(Records for this task begins)

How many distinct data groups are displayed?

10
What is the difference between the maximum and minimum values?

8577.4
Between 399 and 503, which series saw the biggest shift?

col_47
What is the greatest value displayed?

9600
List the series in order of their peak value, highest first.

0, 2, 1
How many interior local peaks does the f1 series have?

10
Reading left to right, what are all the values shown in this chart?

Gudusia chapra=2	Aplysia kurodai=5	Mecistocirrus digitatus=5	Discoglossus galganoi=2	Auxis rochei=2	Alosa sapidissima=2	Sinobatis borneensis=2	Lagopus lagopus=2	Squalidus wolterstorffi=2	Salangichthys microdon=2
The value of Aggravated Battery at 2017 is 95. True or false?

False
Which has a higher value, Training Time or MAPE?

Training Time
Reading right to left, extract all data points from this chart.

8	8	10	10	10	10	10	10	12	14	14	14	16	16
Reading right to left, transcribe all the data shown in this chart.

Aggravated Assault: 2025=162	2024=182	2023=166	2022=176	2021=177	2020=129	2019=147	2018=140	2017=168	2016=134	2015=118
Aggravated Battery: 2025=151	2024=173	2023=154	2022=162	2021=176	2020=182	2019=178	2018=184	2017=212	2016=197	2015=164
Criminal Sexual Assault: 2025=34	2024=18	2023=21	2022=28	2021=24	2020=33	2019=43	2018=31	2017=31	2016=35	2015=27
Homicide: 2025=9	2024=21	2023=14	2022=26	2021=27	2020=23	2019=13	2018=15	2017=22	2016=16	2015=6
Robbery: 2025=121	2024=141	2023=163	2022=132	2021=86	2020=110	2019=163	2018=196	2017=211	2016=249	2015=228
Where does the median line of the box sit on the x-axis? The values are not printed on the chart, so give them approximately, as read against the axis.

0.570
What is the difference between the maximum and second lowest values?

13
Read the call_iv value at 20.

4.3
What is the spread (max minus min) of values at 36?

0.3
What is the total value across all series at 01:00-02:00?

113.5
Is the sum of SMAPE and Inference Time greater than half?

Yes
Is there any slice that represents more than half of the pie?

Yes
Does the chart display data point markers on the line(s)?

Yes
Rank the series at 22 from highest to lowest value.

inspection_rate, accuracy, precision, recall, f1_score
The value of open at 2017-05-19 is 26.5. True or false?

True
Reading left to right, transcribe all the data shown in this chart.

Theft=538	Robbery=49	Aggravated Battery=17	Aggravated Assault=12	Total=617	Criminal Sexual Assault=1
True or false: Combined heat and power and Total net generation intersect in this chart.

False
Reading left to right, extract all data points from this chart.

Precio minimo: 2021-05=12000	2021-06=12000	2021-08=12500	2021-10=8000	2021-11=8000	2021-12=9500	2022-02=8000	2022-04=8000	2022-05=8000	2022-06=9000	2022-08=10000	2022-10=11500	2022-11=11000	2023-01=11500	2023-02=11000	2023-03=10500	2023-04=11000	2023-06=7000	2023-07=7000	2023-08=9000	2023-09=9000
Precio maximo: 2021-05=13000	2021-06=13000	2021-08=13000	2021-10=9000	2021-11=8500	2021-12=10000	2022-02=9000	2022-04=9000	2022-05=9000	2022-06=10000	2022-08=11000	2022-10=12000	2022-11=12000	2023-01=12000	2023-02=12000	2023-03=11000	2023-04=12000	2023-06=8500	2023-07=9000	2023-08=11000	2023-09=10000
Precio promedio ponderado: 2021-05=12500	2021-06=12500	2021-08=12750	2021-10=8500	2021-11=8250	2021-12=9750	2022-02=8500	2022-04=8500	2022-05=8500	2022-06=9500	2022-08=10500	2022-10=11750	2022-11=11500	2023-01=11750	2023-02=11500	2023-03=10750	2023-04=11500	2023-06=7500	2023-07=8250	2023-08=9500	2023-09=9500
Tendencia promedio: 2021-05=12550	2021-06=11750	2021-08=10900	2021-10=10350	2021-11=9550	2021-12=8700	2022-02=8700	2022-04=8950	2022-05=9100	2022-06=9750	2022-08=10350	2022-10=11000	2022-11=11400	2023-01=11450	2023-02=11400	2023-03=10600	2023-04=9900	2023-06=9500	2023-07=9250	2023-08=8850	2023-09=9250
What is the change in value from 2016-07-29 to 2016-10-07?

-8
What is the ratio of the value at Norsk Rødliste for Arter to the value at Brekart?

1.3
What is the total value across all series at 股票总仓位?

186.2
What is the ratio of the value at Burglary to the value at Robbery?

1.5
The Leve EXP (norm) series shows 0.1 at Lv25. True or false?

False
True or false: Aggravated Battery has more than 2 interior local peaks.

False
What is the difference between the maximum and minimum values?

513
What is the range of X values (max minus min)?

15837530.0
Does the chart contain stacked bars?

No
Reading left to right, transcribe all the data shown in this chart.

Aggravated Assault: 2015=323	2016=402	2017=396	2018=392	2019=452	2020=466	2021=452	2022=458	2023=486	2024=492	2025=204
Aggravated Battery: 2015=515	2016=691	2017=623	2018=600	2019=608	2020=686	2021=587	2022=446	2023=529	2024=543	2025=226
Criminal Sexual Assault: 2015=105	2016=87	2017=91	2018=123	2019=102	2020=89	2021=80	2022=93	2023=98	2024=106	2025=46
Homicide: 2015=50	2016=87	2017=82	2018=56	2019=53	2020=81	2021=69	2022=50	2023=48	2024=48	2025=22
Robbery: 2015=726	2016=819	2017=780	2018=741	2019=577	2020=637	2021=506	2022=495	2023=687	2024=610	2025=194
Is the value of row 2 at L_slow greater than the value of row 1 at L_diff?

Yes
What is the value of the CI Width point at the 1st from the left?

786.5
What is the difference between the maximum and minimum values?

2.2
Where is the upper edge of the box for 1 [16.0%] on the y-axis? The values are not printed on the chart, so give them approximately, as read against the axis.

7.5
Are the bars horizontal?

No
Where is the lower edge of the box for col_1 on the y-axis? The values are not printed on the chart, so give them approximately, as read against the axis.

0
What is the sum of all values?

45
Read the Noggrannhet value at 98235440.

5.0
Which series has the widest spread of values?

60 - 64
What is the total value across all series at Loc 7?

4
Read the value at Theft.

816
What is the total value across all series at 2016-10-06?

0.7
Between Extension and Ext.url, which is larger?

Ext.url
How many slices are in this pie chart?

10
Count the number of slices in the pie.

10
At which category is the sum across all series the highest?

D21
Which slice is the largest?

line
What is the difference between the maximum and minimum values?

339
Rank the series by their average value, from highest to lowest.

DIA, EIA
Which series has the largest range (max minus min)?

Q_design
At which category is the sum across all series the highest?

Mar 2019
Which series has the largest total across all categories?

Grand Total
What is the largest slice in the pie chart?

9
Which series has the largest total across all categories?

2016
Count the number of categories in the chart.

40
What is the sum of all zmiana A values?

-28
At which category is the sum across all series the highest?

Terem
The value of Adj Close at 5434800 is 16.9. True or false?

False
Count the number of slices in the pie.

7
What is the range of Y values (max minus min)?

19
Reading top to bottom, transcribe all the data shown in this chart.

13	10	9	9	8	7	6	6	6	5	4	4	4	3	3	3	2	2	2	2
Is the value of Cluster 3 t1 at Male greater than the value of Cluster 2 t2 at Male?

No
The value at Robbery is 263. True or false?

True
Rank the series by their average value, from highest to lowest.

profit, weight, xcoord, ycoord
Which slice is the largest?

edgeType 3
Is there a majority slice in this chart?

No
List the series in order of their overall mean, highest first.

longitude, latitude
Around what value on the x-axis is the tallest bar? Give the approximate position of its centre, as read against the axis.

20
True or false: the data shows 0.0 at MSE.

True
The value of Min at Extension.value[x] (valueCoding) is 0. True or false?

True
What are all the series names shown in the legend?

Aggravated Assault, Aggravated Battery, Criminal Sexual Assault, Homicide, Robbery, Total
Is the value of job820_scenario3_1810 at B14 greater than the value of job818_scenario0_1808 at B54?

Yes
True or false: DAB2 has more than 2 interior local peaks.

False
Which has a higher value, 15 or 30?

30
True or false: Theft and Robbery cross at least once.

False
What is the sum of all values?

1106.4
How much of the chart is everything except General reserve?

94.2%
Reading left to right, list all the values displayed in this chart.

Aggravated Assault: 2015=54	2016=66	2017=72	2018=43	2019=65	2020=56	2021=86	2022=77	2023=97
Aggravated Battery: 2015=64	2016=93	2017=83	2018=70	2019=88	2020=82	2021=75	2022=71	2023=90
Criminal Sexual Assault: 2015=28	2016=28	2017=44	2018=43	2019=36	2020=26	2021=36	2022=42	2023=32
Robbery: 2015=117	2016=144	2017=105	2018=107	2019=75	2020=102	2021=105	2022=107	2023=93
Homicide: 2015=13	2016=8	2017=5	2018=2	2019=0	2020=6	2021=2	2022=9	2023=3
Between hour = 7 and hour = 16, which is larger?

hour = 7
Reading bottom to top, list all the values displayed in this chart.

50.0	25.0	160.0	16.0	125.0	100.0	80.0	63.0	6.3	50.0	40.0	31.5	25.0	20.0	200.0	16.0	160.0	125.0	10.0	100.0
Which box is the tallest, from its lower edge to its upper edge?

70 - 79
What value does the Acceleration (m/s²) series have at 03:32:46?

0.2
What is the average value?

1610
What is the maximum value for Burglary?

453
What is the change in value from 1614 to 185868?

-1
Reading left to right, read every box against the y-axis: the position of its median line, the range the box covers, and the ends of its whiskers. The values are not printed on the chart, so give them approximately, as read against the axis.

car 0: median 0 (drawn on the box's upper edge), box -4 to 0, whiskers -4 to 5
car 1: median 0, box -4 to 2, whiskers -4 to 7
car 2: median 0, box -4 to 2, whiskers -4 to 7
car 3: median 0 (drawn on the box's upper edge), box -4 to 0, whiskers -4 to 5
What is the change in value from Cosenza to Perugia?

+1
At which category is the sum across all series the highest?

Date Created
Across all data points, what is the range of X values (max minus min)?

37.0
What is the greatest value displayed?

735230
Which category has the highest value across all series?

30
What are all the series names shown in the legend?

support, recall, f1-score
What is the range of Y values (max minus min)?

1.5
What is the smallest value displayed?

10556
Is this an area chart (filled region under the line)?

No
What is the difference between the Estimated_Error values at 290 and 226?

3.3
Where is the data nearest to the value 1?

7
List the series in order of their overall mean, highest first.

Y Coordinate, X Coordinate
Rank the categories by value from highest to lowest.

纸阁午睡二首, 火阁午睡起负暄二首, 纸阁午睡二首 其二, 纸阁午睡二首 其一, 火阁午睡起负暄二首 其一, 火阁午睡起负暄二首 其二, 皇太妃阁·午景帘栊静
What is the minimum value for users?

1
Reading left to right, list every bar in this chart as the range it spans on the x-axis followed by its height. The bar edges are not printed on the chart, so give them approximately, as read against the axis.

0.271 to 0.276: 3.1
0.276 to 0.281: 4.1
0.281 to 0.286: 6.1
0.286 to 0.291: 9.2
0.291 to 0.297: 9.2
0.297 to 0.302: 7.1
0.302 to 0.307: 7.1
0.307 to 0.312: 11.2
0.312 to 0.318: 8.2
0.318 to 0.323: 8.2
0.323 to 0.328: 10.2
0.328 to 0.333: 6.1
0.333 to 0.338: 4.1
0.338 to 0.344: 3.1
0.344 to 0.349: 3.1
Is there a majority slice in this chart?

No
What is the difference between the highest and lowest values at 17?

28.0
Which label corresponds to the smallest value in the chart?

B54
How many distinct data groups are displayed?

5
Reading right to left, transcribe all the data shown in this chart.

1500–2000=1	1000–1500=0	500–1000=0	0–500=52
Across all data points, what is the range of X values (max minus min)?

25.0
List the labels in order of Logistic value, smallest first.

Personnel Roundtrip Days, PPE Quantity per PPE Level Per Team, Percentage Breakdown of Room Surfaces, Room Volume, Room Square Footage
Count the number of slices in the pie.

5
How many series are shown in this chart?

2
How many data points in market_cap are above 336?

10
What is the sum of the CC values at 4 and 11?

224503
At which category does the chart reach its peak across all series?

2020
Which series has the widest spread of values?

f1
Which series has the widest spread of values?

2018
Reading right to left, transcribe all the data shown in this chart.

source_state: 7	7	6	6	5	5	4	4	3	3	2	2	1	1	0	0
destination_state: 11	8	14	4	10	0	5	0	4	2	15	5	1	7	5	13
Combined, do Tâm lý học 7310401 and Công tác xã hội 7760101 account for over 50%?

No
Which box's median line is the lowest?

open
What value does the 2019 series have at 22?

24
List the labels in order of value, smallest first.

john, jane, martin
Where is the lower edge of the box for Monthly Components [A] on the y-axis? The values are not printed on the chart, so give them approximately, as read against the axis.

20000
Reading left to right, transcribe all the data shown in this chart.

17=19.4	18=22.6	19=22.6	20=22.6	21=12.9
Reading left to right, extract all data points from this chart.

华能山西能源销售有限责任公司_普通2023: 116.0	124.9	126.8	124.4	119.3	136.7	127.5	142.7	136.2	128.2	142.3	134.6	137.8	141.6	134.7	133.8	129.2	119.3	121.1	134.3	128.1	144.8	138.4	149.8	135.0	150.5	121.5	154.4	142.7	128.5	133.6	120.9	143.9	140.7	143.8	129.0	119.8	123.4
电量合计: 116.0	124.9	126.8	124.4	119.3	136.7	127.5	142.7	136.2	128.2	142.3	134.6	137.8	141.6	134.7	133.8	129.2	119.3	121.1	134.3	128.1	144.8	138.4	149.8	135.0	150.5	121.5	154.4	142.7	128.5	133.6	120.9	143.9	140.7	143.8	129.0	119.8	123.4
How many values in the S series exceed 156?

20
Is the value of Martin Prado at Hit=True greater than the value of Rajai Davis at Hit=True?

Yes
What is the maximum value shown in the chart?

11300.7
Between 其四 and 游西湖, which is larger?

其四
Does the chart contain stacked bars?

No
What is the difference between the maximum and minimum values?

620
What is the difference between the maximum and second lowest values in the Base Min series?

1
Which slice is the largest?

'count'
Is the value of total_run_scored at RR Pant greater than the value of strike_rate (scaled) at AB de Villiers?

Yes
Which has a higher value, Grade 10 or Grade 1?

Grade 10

(Records for this task ends)

◆ **Task prompt**: Pick out each line of the data above that contains the word "recall".

◆ **Response to the exercise**:
inspection_rate, accuracy, precision, recall, f1_score
support, recall, f1-score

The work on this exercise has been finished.